Still, Mitchell notes that the availability of viable alternatives is testimony to the proliferation of sustainable building products and ideas.
“Five years ago, a project like this would’ve been harder to do,” he says. “Fifteen years ago, it’d be almost impossible.”
Second Life For Salvaged Materials
Local knowledge contributed to meeting LBC petal requirements. With a mandate to salvage at least 10 types of materials, the project team turned to the nonprofit Atlanta Lifecycle Building Center, of which Mitchell is a founding director. Slate shingles were repurposed for walls and floors of showers and restrooms, while granite curbs from the demolished Georgia State Archives Building would border a constructed onsite wetland. An element of campus history was incorporated by converting heart-pine joists, originally part of the 1880s-era Tech Tower, into millwork for the Kendeda Building’s monumental staircase.
The biggest find, Mitchell says, were nail-laminated timber 2x4s salvaged from dismantled movie sets, which the project team determined would be ideal for the Kendeda Building’s floors, complementing the building’s timber-framed structure. Skanksa hired workers from a community training program to assemble nearly 500 10-ft by 6-ft flooring units at an offsite facility as the timber became available. Along with providing workers with valuable experience, the approach saved nearly $80,000, Mitchell says.
Even with its novel approaches and cost-saving tactics, the Kendeda Building team made sure to keep the project within budget. Unfamiliarity with new materials or systems, coupled with a busy regional construction market, led some trades to submit higher-than-expected bids or forgo participating altogether.
What might otherwise be routine construction assignments required some additional orientation, such as installing pipe hangers in the exposed nail-laminated timber floors or using once-standard CMU-wrapped silt fences as a Red List-compliant erosion control method for storm inlets.

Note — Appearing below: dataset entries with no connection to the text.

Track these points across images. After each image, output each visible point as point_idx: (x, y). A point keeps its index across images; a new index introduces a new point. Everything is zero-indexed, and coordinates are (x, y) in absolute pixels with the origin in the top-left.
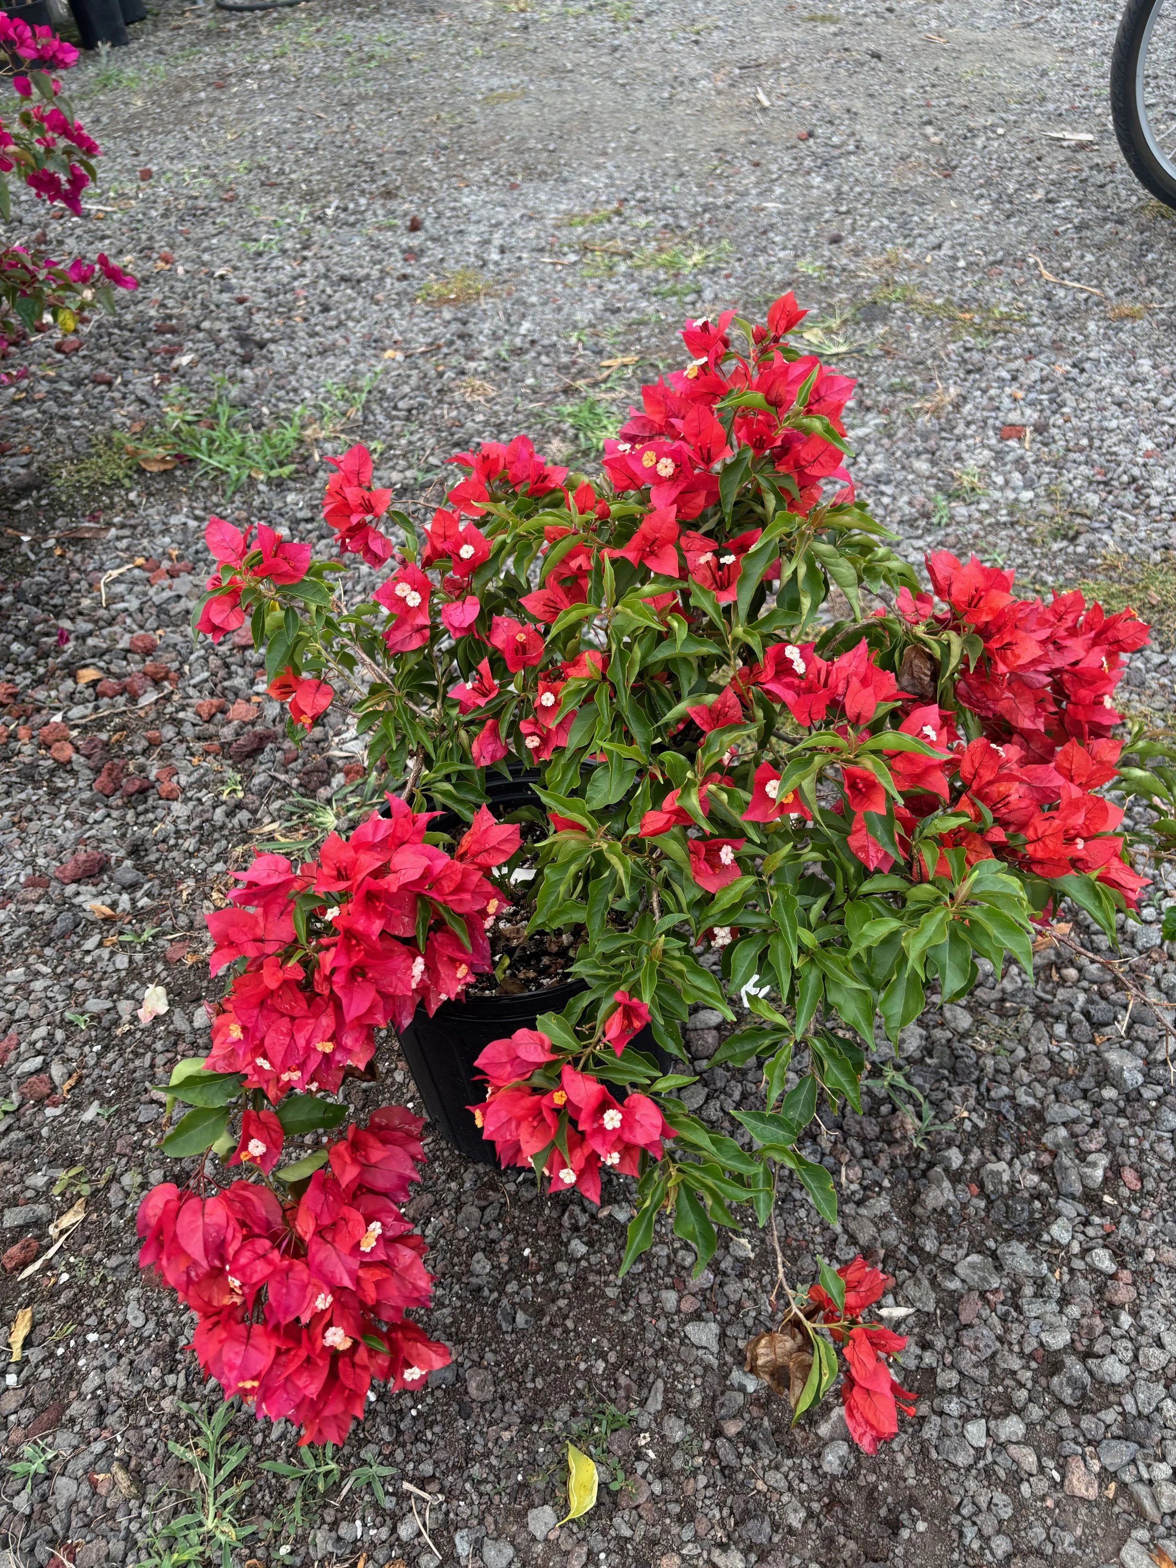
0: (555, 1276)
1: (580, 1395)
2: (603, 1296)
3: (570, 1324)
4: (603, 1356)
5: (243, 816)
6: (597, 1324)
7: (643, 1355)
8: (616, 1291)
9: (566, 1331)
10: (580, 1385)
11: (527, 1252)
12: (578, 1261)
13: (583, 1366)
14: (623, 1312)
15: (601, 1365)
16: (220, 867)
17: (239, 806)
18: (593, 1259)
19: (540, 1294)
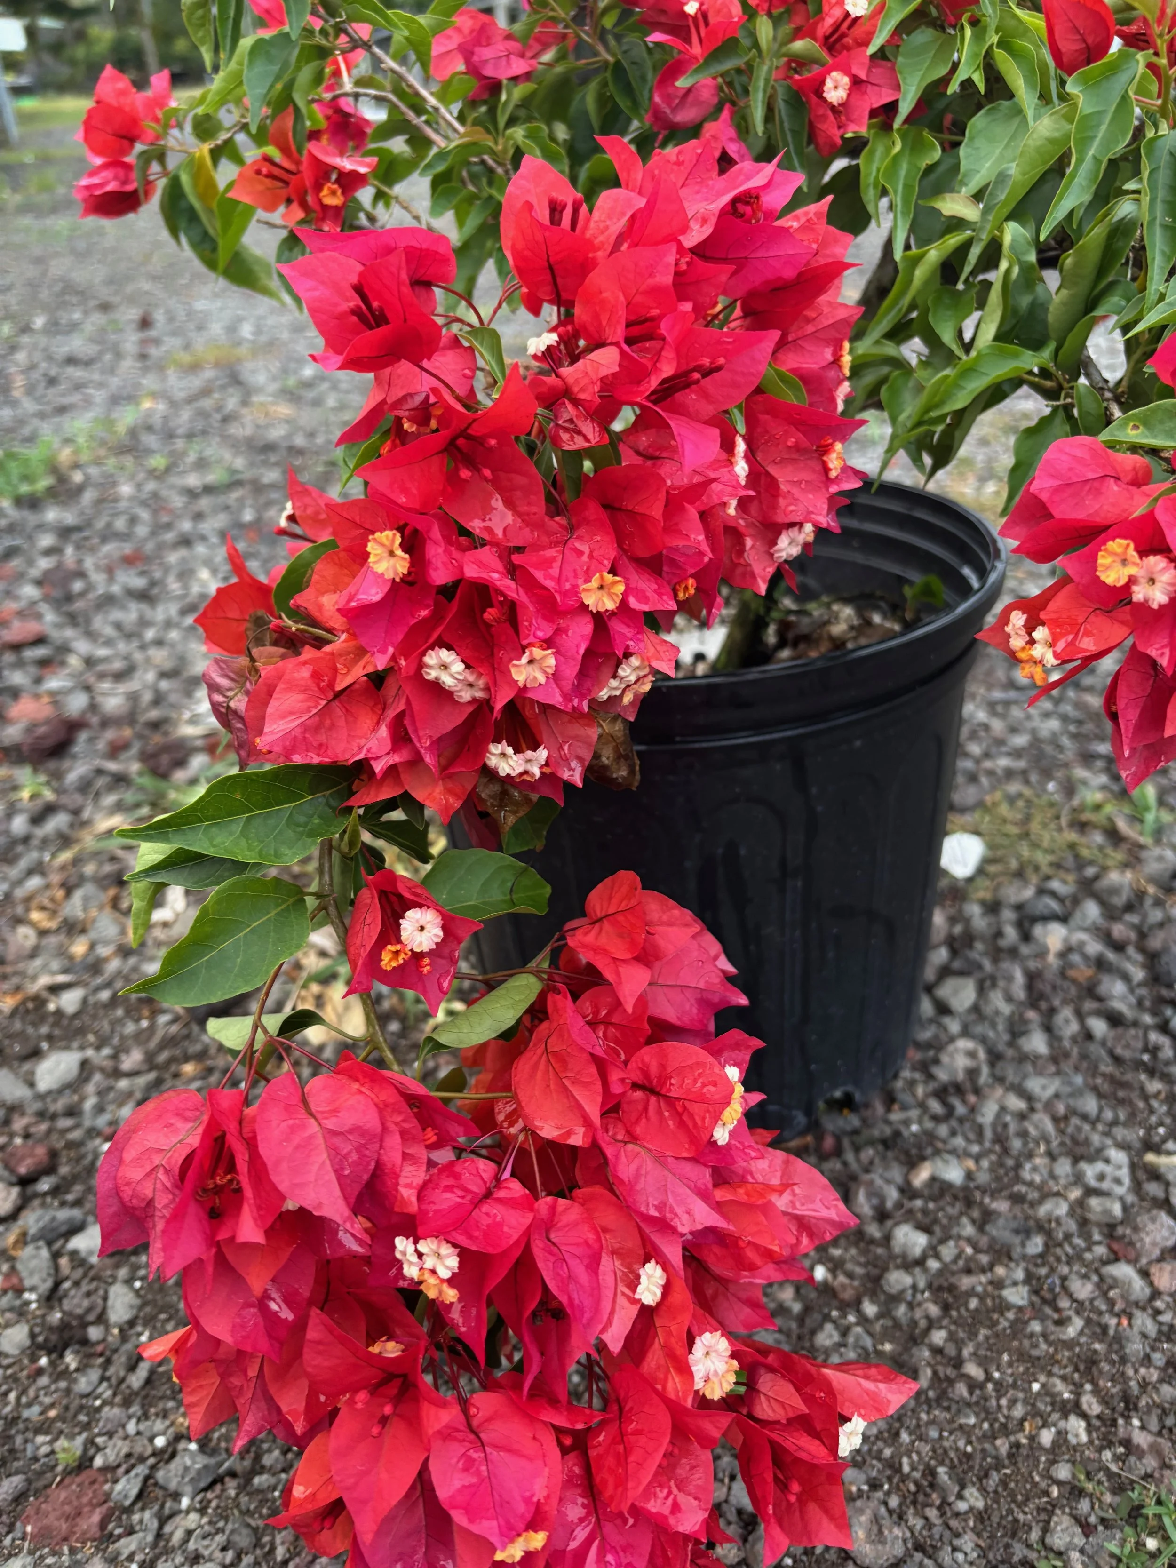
0: (895, 1299)
1: (1075, 1492)
2: (1003, 1307)
3: (973, 1370)
4: (1075, 1408)
5: (58, 822)
6: (1022, 1356)
7: (1144, 1385)
8: (1024, 1290)
9: (973, 1384)
10: (1063, 1472)
11: (820, 1273)
12: (920, 1262)
13: (1047, 1437)
14: (1061, 1322)
15: (1077, 1428)
16: (34, 882)
17: (49, 810)
18: (948, 1251)
19: (886, 1336)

“We were taking 70-year-old construction practices and figuring out how to do them all over again,” Mitchell says.
In addition, a total of six separate, environmentally sound concrete mixes were required for the 3,000-psi spread footings and grade beams, interior and exterior retaining walls, a tubing-filled 3-in.-thick topping slab for the radiant heating and cooling system, paving and other components. Nearly 21,000 sq ft of 3-in. to 5-in. rigid insulation was installed as part of the basement envelope.
“The subs we did work with were integral to making the project work,” says Joshua Gasman, sustainable design director with Lord Aeck Sargent. “Talking things out with them helped us control costs, but it took a lot of time.”
That attention to detail helped keep the project on track with its allotted $18.6 million for construction, with the average cost per sq ft of programmed space coming in at just under $400.
With construction set to wrap up this fall, Arora says the Kendeda Building is already providing valuable lessons about the future of high-performance buildings. Georgia Tech’s Aerospace Systems Design Laboratory has developed a water and energy performance calculator that can be used to test scenarios, such as how programmed events affect the building’s net-positive energy and water requirements.
“We hope to learn more about how modeling shapes up with reality,” Arora says.
Miller Hull principal Margaret Sprug adds that the Kendeda Building is more of a milestone in an ongoing process, rather than an end in itself.
Just as the project team applied lessons learned from the Bullitt Center office building in the Northwest to a higher education building in the Southeast, Sprug says: “We’re hopeful that Kendeda will have a catalyzing effect on how buildings are conceived, designed and built. We don’t want it to be ‘the Southeast’s most sustainable building’ for very long.”